Gelet op het voorgaande is een bedrag van € 518,69‬‬‬ (€ 393,69‬ + € 125,00) aan hoofdsom toewijsbaar.
2.8.
De eisende partij maakt aanspraak op de vergoeding van buitengerechtelijke incassokosten. De gevorderde vergoeding komt echter niet voor toewijzing in aanmerking, nu de eisende partij niet, althans onvoldoende heeft gesteld op welke datum de eisende partij de aanmaning in de zin van artikel 6:96 lid 6 BW aan de gedaagde partij heeft verzonden. In dit verband wordt verwezen naar de uitspraak van de Hoge Raad van 25 november 2016, ECLI:NL:HR:2016:2704.
2.9.
De vordering tot vergoeding van de verschenen rente zal worden afgewezen, omdat de eisende partij die rente (gelet op de toewijsbare hoofdsom) over een te hoog bedrag heeft berekend.

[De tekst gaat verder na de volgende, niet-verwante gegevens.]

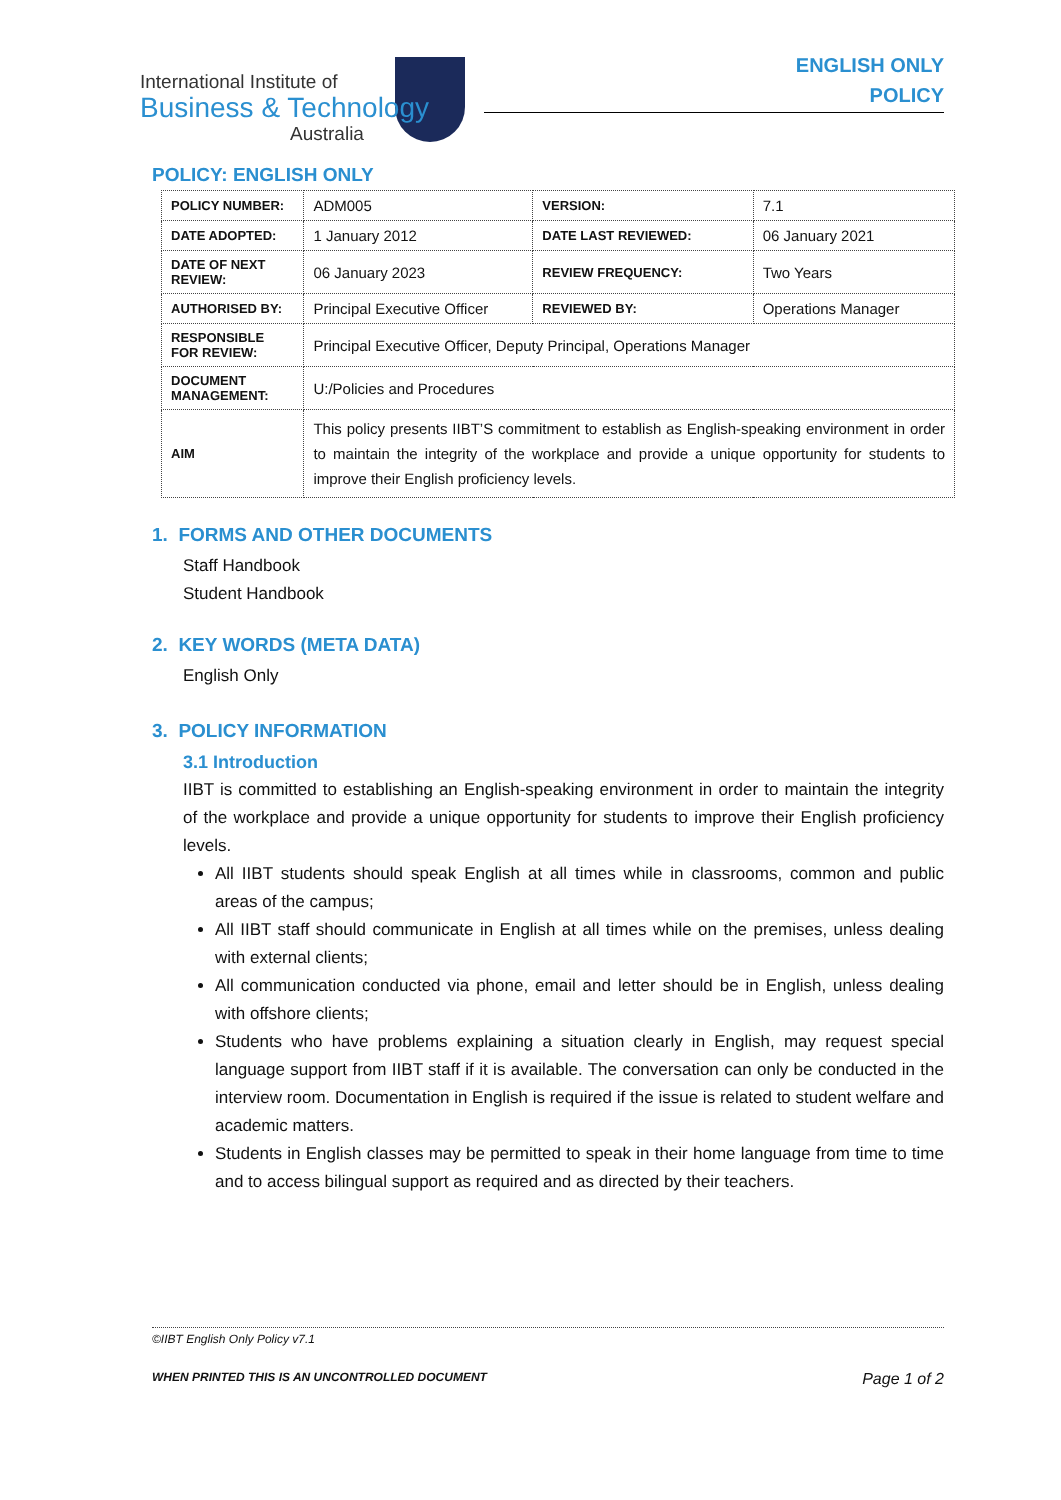International Institute of
Business & Technology
Australia
ENGLISH ONLY
POLICY
POLICY: ENGLISH ONLY
| POLICY NUMBER: | ADM005 | VERSION: | 7.1 |
| DATE ADOPTED: | 1 January 2012 | DATE LAST REVIEWED: | 06 January 2021 |
| DATE OF NEXT REVIEW: | 06 January 2023 | REVIEW FREQUENCY: | Two Years |
| AUTHORISED BY: | Principal Executive Officer | REVIEWED BY: | Operations Manager |
| RESPONSIBLE FOR REVIEW: | Principal Executive Officer, Deputy Principal, Operations Manager | | |
| DOCUMENT MANAGEMENT: | U:/Policies and Procedures | | |
| AIM | This policy presents IIBT’S commitment to establish as English-speaking environment in order to maintain the integrity of the workplace and provide a unique opportunity for students to improve their English proficiency levels. | | |
1. FORMS AND OTHER DOCUMENTS
Staff Handbook
Student Handbook
2. KEY WORDS (META DATA)
English Only
3. POLICY INFORMATION
3.1 Introduction
IIBT is committed to establishing an English-speaking environment in order to maintain the integrity of the workplace and provide a unique opportunity for students to improve their English proficiency levels.
All IIBT students should speak English at all times while in classrooms, common and public areas of the campus;
All IIBT staff should communicate in English at all times while on the premises, unless dealing with external clients;
All communication conducted via phone, email and letter should be in English, unless dealing with offshore clients;
Students who have problems explaining a situation clearly in English, may request special language support from IIBT staff if it is available. The conversation can only be conducted in the interview room. Documentation in English is required if the issue is related to student welfare and academic matters.
Students in English classes may be permitted to speak in their home language from time to time and to access bilingual support as required and as directed by their teachers.
©IIBT English Only Policy v7.1
WHEN PRINTED THIS IS AN UNCONTROLLED DOCUMENT Page 1 of 2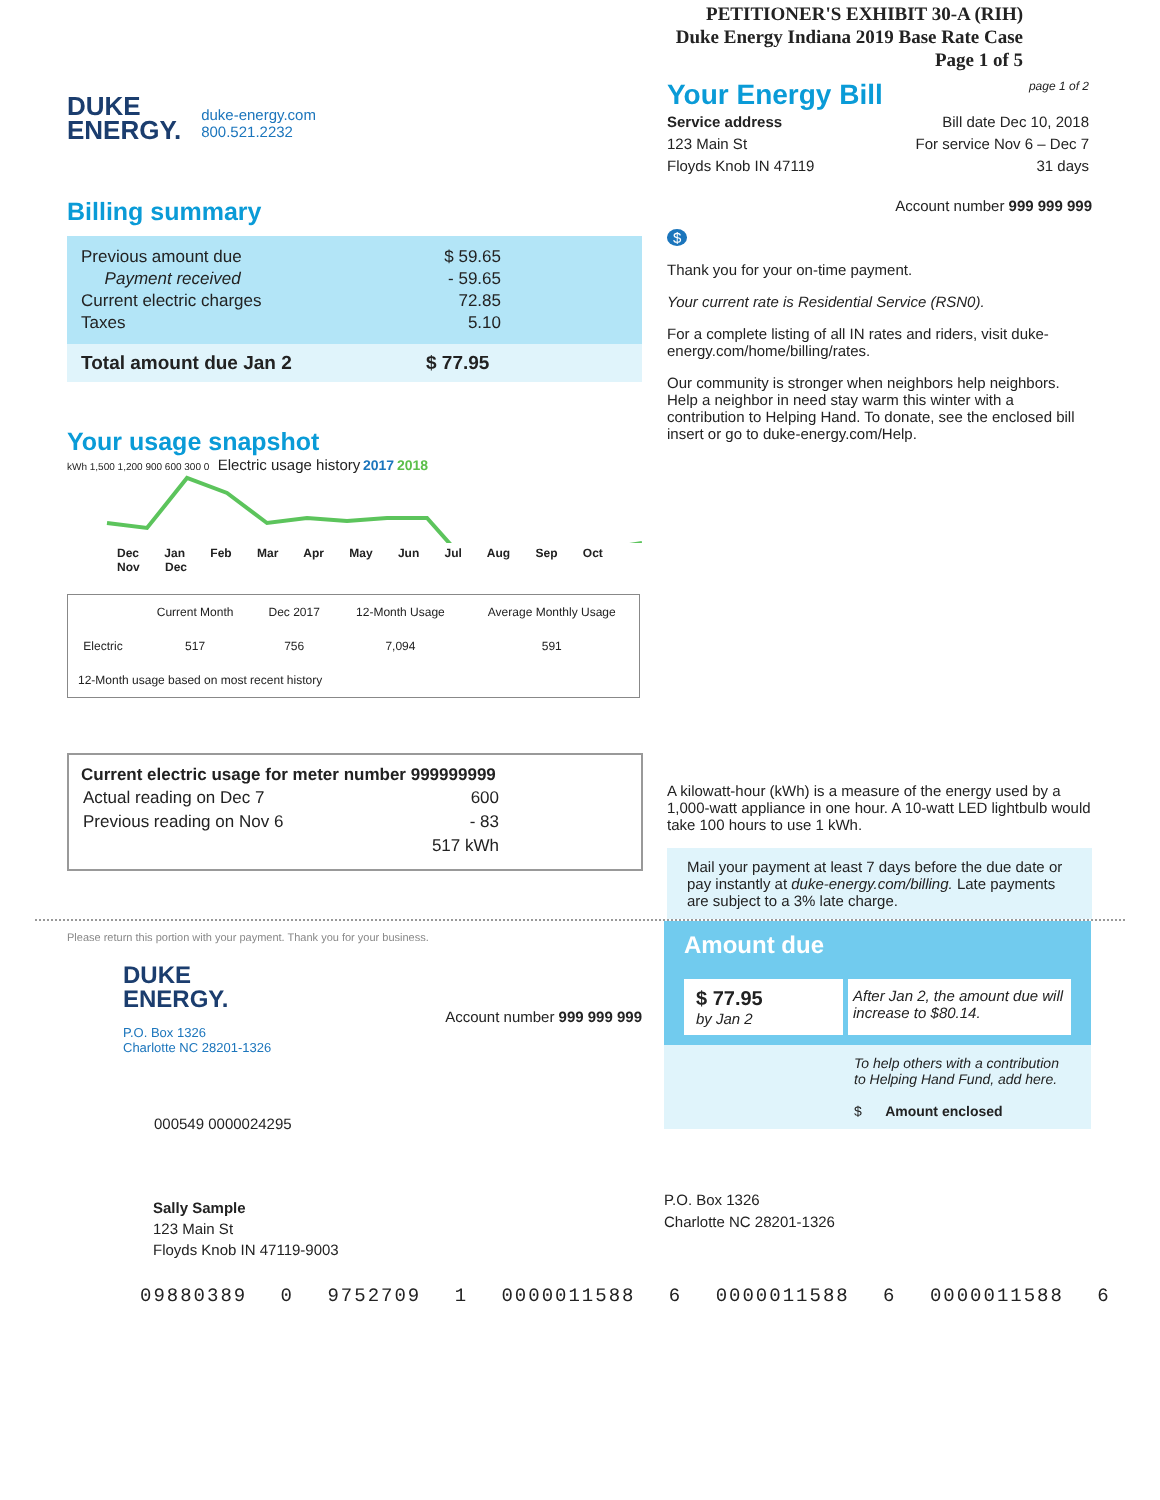PETITIONER'S EXHIBIT 30-A (RIH)
Duke Energy Indiana 2019 Base Rate Case
Page 1 of 5
DUKE
ENERGY.
duke-energy.com
800.521.2232
Your Energy Bill
page 1 of 2
Service address
123 Main St
Floyds Knob IN 47119
Bill date Dec 10, 2018
For service Nov 6 – Dec 7
31 days
Billing summary
| Previous amount due | $ 59.65 |
| Payment received | - 59.65 |
| Current electric charges | 72.85 |
| Taxes | 5.10 |
Total amount due Jan 2 $ 77.95
Your usage snapshot
kWh 1,500 1,200 900 600 300 0 Electric usage history 2017 2018
Dec Jan Feb Mar Apr May Jun Jul Aug Sep Oct Nov Dec
| | Current Month | Dec 2017 | 12-Month Usage | Average Monthly Usage |
| --- | --- | --- | --- | --- |
| Electric | 517 | 756 | 7,094 | 591 |
| 12-Month usage based on most recent history | | | | |
Current electric usage for meter number 999999999
| Actual reading on Dec 7 | 600 |
| Previous reading on Nov 6 | - 83 |
| | 517 kWh |
Account number 999 999 999
$
Thank you for your on-time payment.
Your current rate is Residential Service (RSN0).
For a complete listing of all IN rates and riders, visit duke-energy.com/home/billing/rates.
Our community is stronger when neighbors help neighbors. Help a neighbor in need stay warm this winter with a contribution to Helping Hand. To donate, see the enclosed bill insert or go to duke-energy.com/Help.
A kilowatt-hour (kWh) is a measure of the energy used by a 1,000-watt appliance in one hour. A 10-watt LED lightbulb would take 100 hours to use 1 kWh.
Mail your payment at least 7 days before the due date or pay instantly at duke-energy.com/billing. Late payments are subject to a 3% late charge.
Please return this portion with your payment. Thank you for your business.
DUKE
ENERGY.
Account number 999 999 999
P.O. Box 1326
Charlotte NC 28201-1326
000549 0000024295
Sally Sample
123 Main St
Floyds Knob IN 47119-9003
Amount due
$ 77.95
by Jan 2
After Jan 2, the amount due will increase to $80.14.
To help others with a contribution to Helping Hand Fund, add here.
$ Amount enclosed
P.O. Box 1326
Charlotte NC 28201-1326
09880389 0 9752709 1 0000011588 6 0000011588 6 0000011588 6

De wettelijke rente zal worden toegewezen over de toewijsbare hoofdsom vanaf de dag van de dagvaarding.
2.10.
De gedaagde partij wordt grotendeels in het ongelijk gesteld en zal daarom in de proceskosten worden veroordeeld.
3. De beslissing
De kantonrechter:
3.1.
veroordeelt de gedaagde partij tot betaling aan de eisende partij van € 500,00, te vermeerderen met de wettelijke rente over dit bedrag vanaf 6 maart 2023 tot aan de dag van de gehele betaling;
3.2.
veroordeelt de gedaagde partij tot betaling van de proceskosten, die de kantonrechter aan de kant van de eisende partij tot en met vandaag vaststelt op:
€ 109,26 wegens dagvaardingskosten,
€ 128,00 wegens griffierecht en
€ 80,00 wegens salaris gemachtigde;
3.3.
verklaart de veroordeling(en) in dit vonnis uitvoerbaar bij voorraad;
3.4.
wijst af het meer of anders gevorderde.
Dit vonnis is gewezen door mr. M.P.E. Oomens en op bovengenoemde datum in het openbaar uitgesproken in aanwezigheid van de griffier.